══ Source data

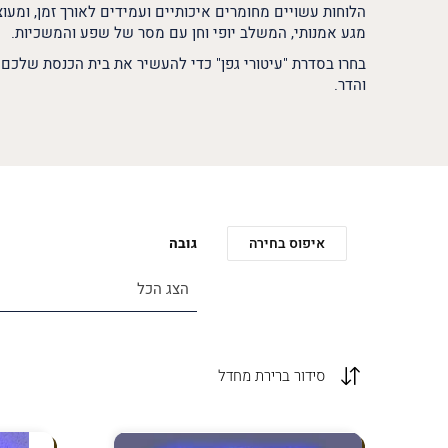
הלוחות עשויים מחומרים איכותיים ועמידים לאורך זמן, ומעו
מגע אמנותי, המשלב יופי וחן עם מסר של שפע והמשכיות.
בחרו בסדרת "עיטורי גפן" כדי להעשיר את בית הכנסת שלכם
והדר.
איפוס בחירה
גובה
הצג הכל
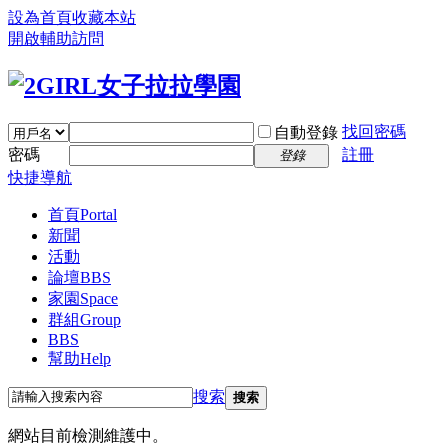
設為首頁
收藏本站
開啟輔助訪問
找回密碼
自動登錄
密碼
註冊
登錄
快捷導航
首頁
Portal
新聞
活動
論壇
BBS
家園
Space
群組
Group
BBS
幫助
Help
搜索
搜索
網站目前檢測維護中。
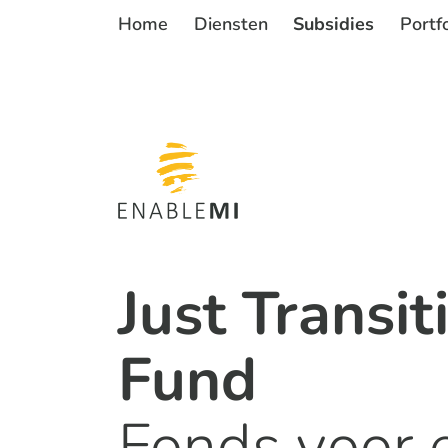
Skip to content
Home
Diensten
Subsidies
Portfo
Just Transit
Fund
Fonds voor 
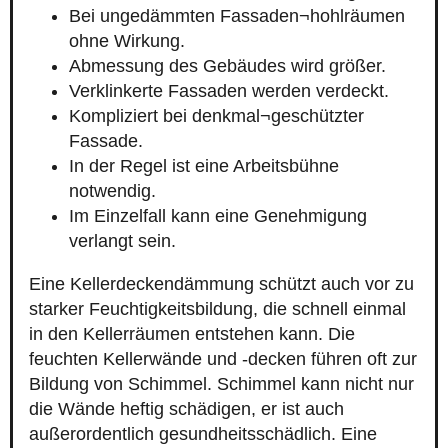
Bei ungedämmten Fassaden¬hohlräumen
ohne Wirkung.
Abmessung des Gebäudes wird größer.
Verklinkerte Fassaden werden verdeckt.
Kompliziert bei denkmal¬geschützter
Fassade.
In der Regel ist eine Arbeitsbühne
notwendig.
Im Einzelfall kann eine Genehmigung
verlangt sein.
Eine Kellerdeckendämmung schützt auch vor zu
starker Feuchtigkeitsbildung, die schnell einmal
in den Kellerräumen entstehen kann. Die
feuchten Kellerwände und -decken führen oft zur
Bildung von Schimmel. Schimmel kann nicht nur
die Wände heftig schädigen, er ist auch
außerordentlich gesundheitsschädlich. Eine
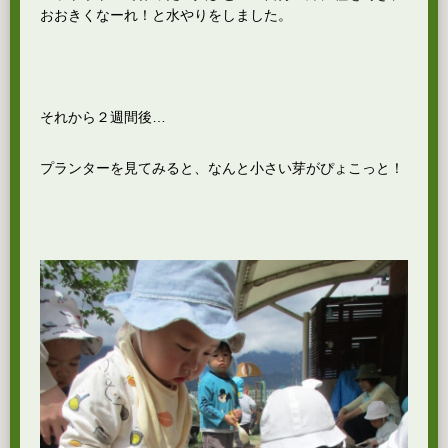
おおきくなーれ！と水やりをしました。
それから２週間後…
プランターを見てみると、なんと小さい芽がぴょこっと！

════

[Task to complete]: A faithful, word-for-word copy of the data is needed; the pictures should not appear in it.

[Response area]:
הלוחות עשויים מחומרים איכותיים ועמידים לאורך זמן, ומעו
מגע אמנותי, המשלב יופי וחן עם מסר של שפע והמשכיות.
בחרו בסדרת "עיטורי גפן" כדי להעשיר את בית הכנסת שלכם
והדר.
איפוס בחירה
גובה
הצג הכל
設為首頁
收藏本站
開啟輔助訪問
找回密碼
自動登錄
密碼
註冊
登錄
快捷導航
首頁
Portal
新聞
活動
論壇
BBS
家園
Space
群組
Group
BBS
幫助
Help
搜索
搜索
網站目前檢測維護中。
Skip to content
Home
Diensten
Subsidies
Portfo
Just Transit
Fund
Fonds voor 
Bei ungedämmten Fassaden¬hohlräumen
ohne Wirkung.
Abmessung des Gebäudes wird größer.
Verklinkerte Fassaden werden verdeckt.
Kompliziert bei denkmal¬geschützter
Fassade.
In der Regel ist eine Arbeitsbühne
notwendig.
Im Einzelfall kann eine Genehmigung
verlangt sein.
Eine Kellerdeckendämmung schützt auch vor zu
starker Feuchtigkeitsbildung, die schnell einmal
in den Kellerräumen entstehen kann. Die
feuchten Kellerwände und -decken führen oft zur
Bildung von Schimmel. Schimmel kann nicht nur
die Wände heftig schädigen, er ist auch
außerordentlich gesundheitsschädlich. Eine
おおきくなーれ！と水やりをしました。
それから２週間後…
プランターを見てみると、なんと小さい芽がぴょこっと！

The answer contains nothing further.